Le spécialiste de la traumatologie de l’enfant et de l’adolescent, âgé de 52 ans, suit le garçon depuis juillet 2016, quelques semaines seulement après l’assassinat de ses parents. « L’enfant se souvient de tout », a-t-elle expliqué mardi depuis la tribune. Mais il « ne peut exprimer son choc qu’en jouant ». Durant les séances, on parlait parfois de « mauvaises » et de « bonnes » personnes. Elle ne lui a posé « aucune question » mais le professionnel a tout fait pour le « soutenir ». Avec les jouets et la maison miniature, racontez-lui la scène. Il plaça la petite figurine qui le représentait à l’étage. Ci-dessous, le Chevalier Rouge tue sa mère avec l’épée qu’il tient autour du cou. Dehors, un pirate attaque son père. Finalement, la police du raid est arrivée, représentée par les Chevaliers Blancs. « L’enfant ne peut que reproduire ce qu’il a vu », insiste le praticien.

« Une question que le tribunal se pose toujours. »

« S’il y a deux statues, est-ce parce qu’il y a deux personnes ? », s’interroge le président Christophe Petitto, soulignant que « c’est la question que se pose toujours le tribunal ». Le psychologue répond : « Une statuette peut représenter plusieurs personnalités ». Le jeu a fait intervenir un grand nombre de méchants, ce qui est interprété comme un fantasme d’horreur qui décuple le nombre de monstres. » Le juge lui rappelle que l’enfant a également fait au moins deux cauchemars dans lesquels se trouvaient « deux monstres ». Le psychologue » détermine quelle interprétation donner à ce souvenir « traumatique ». Elle ajoute : « Il peut y avoir plusieurs personnages » dans ses cauchemars, mais il ne faut pas tirer « de conclusions sur le terrain ».

Sa tante, qui l’a reçu après le drame, se souvient qu’un jour le petit garçon a parlé de deux personnes qui étaient présentes le jour de l’attaque.
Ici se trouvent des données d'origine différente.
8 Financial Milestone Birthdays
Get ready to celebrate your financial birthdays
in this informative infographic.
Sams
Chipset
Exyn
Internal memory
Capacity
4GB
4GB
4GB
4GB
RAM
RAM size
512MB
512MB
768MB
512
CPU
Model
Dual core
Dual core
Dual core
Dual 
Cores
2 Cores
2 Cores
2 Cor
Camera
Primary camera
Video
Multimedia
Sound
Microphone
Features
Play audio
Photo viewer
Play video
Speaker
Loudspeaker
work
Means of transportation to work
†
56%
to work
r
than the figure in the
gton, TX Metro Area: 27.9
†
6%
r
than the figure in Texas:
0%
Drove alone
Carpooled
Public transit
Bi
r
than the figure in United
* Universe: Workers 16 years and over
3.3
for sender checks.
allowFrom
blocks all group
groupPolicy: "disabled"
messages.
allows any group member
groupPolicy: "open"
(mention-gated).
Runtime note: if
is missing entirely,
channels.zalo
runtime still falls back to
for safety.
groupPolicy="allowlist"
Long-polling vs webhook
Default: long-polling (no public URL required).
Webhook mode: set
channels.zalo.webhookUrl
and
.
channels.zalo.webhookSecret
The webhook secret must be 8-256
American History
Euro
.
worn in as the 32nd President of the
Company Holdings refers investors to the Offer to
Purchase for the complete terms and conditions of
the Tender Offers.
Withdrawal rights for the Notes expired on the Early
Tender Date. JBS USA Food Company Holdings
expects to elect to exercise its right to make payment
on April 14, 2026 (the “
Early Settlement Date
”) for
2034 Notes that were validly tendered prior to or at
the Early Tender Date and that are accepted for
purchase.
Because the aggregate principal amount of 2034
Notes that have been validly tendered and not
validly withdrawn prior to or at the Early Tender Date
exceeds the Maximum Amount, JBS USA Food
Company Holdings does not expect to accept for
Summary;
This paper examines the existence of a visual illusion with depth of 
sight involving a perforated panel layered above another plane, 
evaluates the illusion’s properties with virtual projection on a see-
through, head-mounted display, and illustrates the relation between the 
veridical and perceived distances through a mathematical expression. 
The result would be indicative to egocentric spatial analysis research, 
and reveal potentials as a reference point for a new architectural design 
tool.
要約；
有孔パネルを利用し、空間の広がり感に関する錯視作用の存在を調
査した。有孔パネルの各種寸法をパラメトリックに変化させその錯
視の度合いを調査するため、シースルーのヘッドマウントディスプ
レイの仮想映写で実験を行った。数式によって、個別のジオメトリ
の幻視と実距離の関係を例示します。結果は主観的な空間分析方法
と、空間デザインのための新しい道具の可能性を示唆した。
Selon lui, les deux hommes se parlaient et se demandaient ce qu’ils allaient faire de lui. Elle dit aussi sur scène : « Je me souviens qu’il m’a dit ça, mais il n’y avait aucun détail. » C’était peut-être Al-Arousi Abla qui communiquait « soit par vidéo, soit avec quelqu’un à côté de lui ». Mais son neveu « ne lui a donné aucun détail ».

Peu d’éléments physiques

Bref, personne n’est sûr que le seul témoin des faits ait effectivement vu deux hommes tuer ses parents. Il est certain que l’ADN de Mohamed Lamine Abruzzo a été retrouvé au domicile du couple de policiers. Mais les experts en génétique, venus témoigner vendredi, ont souligné qu’il n’était pas possible d’exclure la possibilité d’un « transfert » d’ADN. Au début de la deuxième semaine du procès, aucun autre élément matériel n’est venu, jusqu’à présent, étayer l’hypothèse de la présence de cet extrémiste, qui clame son innocence, au moment de la commission du crime.